(Supplied data)
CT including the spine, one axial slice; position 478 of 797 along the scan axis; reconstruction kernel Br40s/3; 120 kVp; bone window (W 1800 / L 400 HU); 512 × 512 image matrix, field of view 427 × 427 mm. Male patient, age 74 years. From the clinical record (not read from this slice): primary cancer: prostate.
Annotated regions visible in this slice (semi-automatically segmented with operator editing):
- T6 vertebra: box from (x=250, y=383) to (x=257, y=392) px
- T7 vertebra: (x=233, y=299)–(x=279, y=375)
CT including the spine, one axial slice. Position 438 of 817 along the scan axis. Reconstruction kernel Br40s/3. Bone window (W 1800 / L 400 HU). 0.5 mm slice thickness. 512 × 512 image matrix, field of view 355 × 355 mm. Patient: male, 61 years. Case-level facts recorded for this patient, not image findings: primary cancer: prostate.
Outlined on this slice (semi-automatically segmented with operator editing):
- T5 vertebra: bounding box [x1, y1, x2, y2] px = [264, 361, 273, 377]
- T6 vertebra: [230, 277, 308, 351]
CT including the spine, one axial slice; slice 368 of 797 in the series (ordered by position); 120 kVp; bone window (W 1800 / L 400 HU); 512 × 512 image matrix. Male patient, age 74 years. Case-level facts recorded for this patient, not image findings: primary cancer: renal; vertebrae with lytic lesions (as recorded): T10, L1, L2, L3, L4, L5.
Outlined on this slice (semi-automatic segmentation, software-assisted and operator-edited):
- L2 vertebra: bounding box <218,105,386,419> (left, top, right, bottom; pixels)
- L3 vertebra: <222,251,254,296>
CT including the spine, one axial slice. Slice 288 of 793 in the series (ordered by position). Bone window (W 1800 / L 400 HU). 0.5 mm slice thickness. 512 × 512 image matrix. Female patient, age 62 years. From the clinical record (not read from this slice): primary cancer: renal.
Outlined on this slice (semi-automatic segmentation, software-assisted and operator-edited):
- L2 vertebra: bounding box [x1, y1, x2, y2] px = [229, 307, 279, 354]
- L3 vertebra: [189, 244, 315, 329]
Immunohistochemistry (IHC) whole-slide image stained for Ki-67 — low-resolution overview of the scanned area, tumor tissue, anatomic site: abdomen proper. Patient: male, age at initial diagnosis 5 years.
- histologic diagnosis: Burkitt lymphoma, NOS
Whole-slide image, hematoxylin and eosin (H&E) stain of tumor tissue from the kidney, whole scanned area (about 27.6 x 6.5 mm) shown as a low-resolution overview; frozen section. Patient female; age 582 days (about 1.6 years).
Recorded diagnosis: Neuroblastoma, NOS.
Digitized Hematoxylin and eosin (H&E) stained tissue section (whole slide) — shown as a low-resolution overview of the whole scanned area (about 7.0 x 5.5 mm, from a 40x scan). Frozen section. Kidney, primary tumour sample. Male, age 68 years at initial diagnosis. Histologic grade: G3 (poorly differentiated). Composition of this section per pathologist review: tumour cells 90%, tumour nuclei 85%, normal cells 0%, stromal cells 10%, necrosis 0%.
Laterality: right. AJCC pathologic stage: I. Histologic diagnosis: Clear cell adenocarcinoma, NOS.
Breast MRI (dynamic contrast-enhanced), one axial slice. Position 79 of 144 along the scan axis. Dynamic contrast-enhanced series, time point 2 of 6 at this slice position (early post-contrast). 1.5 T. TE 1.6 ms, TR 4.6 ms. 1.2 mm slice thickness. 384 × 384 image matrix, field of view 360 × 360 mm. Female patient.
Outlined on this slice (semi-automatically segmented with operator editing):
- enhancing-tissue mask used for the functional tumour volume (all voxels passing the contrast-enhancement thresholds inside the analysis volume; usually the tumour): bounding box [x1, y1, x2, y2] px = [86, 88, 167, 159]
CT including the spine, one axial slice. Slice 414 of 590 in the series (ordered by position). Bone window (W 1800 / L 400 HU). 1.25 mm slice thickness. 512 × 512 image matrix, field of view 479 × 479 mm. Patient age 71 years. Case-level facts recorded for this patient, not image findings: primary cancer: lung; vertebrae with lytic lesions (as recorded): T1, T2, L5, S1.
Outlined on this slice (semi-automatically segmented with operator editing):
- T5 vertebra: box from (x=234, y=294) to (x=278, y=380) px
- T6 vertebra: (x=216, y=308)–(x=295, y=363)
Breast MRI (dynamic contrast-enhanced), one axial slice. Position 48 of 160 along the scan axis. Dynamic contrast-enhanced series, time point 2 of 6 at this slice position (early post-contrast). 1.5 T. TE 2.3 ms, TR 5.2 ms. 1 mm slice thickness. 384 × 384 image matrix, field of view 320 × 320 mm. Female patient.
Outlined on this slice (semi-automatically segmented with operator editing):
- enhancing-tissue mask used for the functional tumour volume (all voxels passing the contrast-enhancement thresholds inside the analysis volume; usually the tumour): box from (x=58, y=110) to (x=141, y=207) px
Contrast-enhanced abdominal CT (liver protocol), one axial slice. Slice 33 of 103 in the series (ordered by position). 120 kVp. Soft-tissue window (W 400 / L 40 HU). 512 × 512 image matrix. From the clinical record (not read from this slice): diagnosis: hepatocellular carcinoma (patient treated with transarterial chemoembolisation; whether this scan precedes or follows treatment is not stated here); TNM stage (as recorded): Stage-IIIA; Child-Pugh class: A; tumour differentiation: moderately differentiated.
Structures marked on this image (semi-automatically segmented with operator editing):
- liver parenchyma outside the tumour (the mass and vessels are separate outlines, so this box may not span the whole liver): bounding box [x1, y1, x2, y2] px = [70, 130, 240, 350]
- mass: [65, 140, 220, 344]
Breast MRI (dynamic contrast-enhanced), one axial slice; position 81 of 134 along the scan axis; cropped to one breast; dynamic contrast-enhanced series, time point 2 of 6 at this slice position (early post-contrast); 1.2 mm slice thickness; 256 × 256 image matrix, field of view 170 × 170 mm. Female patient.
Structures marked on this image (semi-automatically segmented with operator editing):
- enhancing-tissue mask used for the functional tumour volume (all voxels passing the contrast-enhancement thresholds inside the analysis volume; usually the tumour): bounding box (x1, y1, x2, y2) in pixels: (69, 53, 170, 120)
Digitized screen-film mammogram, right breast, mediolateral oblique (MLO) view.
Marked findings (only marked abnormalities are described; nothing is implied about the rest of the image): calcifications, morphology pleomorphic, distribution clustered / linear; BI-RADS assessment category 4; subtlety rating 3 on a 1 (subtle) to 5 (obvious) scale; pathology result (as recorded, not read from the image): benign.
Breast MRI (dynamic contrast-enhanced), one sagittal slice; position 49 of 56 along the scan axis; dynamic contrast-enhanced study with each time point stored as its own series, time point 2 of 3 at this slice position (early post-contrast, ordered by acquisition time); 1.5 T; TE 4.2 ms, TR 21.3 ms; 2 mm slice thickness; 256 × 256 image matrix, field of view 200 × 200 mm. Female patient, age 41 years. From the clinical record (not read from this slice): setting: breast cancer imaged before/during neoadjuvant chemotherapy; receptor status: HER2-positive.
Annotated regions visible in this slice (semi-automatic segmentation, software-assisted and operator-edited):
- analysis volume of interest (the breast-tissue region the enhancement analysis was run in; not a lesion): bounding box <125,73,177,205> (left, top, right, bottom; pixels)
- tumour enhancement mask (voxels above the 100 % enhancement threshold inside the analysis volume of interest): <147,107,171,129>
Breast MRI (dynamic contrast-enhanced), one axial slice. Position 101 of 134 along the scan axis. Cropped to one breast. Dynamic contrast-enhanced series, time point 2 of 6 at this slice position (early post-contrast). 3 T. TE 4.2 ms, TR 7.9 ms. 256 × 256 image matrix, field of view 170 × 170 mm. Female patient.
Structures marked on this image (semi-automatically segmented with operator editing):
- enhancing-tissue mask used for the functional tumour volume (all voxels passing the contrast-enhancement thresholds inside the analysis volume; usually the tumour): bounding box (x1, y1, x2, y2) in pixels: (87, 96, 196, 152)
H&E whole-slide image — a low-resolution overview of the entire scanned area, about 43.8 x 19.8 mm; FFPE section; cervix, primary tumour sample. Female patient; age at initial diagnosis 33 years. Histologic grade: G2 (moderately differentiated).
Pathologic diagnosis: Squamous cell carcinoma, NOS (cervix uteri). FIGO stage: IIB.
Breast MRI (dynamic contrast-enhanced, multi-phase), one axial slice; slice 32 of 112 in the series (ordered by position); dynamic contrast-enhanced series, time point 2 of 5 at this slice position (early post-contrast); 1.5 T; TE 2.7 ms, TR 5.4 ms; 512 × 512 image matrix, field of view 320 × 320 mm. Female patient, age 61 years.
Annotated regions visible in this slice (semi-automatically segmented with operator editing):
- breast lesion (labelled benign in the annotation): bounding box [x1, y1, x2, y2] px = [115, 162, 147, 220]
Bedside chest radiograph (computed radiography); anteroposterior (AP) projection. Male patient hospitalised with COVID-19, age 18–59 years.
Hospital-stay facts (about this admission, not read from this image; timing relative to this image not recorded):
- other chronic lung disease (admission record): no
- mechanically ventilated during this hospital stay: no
(End Supplied data)
• [Aim of the exercise]: An exact copy of the lines above, from the one containing "- T7 vertebra: (x=233, y=299)–(x=279, y=375)" through the one containing "- T6 vertebra: [230, 277, 308, 351]", is the whole of the answer.

• [Solved problem]:
- T7 vertebra: (x=233, y=299)–(x=279, y=375)
CT including the spine, one axial slice. Position 438 of 817 along the scan axis. Reconstruction kernel Br40s/3. Bone window (W 1800 / L 400 HU). 0.5 mm slice thickness. 512 × 512 image matrix, field of view 355 × 355 mm. Patient: male, 61 years. Case-level facts recorded for this patient, not image findings: primary cancer: prostate.
Outlined on this slice (semi-automatically segmented with operator editing):
- T5 vertebra: bounding box [x1, y1, x2, y2] px = [264, 361, 273, 377]
- T6 vertebra: [230, 277, 308, 351]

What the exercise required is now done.